An alert for users of refineries in the United States and the world that were built before 1985:
Carbon steel piping components in refineries throughout the U.S. are susceptible to highly variable sulfidation corrosion rates. Carbon steel piping is manufactured to meet certain specifications, including American Society for Testing and Materials (ASTM) A53B,17 ASTM A106,18 and American Petroleum Institute (API) 5L. ASTM A53B and API 5L do not contain minimum silicon content requirements for carbon steel piping, while ASTM A106 requires the piping to be manufactured with a minimum silicon content of 0.10 weight percent. As a result, manufacturers have used different levels of silicon in the carbon steel pipe manufacturing process.
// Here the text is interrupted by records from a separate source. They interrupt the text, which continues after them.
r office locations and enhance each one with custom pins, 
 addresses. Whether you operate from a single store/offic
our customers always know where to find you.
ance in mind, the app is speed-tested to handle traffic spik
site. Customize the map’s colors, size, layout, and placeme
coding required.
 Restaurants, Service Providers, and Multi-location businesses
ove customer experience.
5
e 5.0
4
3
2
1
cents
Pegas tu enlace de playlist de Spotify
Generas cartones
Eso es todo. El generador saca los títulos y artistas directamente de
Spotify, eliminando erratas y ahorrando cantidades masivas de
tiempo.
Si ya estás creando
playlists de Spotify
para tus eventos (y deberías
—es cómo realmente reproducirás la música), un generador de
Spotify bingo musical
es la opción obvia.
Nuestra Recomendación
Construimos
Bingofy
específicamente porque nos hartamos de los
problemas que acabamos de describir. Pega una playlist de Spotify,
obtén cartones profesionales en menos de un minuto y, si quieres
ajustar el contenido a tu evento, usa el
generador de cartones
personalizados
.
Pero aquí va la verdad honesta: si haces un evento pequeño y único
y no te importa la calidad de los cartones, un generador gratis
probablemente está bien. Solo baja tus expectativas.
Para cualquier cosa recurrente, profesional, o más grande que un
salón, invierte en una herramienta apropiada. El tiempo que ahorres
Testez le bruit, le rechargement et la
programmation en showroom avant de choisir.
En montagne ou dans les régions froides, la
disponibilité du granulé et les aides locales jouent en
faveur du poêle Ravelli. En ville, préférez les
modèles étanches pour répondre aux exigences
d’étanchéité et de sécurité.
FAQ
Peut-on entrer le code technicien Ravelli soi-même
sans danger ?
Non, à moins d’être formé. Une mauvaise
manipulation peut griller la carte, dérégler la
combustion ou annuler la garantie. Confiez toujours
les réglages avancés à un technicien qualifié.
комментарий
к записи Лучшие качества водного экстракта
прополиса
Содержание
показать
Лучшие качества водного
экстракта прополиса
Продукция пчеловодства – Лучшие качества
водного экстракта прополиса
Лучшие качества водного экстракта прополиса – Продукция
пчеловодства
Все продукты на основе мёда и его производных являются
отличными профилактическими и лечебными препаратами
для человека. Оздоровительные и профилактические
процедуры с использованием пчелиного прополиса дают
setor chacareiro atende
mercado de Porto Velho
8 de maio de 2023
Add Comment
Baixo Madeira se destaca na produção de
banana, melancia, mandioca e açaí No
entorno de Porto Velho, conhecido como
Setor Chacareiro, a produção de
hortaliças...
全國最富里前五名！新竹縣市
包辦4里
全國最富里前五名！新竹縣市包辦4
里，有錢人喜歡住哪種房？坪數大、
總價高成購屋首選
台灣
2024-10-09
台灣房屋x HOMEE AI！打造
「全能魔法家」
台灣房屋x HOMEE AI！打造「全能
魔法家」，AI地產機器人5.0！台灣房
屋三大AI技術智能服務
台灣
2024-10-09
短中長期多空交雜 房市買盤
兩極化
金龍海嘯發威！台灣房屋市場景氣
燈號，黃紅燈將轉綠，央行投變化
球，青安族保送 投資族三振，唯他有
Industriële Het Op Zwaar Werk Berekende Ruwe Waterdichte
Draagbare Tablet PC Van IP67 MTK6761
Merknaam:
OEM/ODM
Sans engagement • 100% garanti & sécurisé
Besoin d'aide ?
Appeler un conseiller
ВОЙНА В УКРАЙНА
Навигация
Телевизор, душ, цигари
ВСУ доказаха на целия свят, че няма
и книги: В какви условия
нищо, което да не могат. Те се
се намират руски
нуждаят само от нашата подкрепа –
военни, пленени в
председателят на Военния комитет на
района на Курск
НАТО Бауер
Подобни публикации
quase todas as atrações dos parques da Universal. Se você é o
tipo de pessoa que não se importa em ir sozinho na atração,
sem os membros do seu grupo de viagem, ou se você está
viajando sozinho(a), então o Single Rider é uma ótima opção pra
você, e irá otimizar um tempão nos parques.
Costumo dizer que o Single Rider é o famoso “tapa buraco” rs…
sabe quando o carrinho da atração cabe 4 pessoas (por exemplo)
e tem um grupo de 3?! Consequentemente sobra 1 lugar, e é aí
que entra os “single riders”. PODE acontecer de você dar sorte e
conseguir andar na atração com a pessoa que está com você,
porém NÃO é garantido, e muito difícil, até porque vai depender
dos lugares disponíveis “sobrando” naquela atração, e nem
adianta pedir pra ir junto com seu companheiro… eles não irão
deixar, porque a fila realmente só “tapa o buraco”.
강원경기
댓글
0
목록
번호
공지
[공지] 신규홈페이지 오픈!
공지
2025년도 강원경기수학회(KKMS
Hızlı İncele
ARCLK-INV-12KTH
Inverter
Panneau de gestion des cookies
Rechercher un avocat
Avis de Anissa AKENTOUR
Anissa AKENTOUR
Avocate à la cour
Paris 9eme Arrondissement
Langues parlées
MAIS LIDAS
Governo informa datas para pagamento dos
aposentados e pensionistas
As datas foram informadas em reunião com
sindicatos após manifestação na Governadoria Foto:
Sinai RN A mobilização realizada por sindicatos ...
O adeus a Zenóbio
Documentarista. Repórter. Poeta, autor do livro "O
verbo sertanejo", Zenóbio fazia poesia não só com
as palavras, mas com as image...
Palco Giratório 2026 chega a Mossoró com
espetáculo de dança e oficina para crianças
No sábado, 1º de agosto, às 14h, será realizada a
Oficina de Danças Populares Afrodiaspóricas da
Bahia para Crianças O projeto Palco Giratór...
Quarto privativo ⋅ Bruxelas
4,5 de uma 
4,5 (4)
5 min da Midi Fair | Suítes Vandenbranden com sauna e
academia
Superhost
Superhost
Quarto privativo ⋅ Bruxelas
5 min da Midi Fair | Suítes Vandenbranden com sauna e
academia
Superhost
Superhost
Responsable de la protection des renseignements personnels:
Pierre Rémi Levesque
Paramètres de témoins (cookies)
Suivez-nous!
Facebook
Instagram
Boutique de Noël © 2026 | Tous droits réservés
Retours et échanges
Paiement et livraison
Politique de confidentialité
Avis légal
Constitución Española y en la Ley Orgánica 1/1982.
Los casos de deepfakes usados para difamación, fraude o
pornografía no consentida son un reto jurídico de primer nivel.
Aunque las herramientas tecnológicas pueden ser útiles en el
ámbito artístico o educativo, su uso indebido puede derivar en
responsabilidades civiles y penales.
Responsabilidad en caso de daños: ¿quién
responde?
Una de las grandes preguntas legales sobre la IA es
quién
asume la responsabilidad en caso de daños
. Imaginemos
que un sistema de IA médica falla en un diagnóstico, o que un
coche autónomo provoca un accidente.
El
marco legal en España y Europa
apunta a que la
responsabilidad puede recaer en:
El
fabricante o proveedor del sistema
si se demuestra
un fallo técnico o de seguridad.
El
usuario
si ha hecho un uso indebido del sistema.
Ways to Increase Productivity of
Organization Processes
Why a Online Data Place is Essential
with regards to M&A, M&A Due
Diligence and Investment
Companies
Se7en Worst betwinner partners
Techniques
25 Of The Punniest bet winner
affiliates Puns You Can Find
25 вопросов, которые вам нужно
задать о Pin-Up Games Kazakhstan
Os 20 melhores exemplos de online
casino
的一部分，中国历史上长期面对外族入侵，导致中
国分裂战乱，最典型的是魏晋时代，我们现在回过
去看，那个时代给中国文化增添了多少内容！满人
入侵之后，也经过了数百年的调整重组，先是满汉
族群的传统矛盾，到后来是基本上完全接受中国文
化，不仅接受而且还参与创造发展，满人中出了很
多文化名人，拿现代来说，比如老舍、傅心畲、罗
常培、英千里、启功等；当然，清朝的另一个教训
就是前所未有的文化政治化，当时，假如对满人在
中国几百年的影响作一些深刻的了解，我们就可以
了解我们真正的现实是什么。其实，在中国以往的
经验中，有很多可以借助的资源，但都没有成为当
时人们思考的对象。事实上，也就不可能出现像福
Thus, sulfidation corrosion rates could vary depending on the manufacturing specification for silicon content in the carbon steel installed in refinery processes. In the mid- 1980s, pipe manufacturers began to simultaneously comply with all three specifications, so most carbon steel piping purchased since then for refinery operations likely has a minimum of 0.10 weight percent silicon content. However, over 95 percent of the 144 refineries in the U.S., including the Chevron Richmond Refinery, were built before 1985. Therefore, the original carbon steel piping components in these refineries likely contain varying percentages of silicon, so they may experience highly variable sulfidation corrosion rates.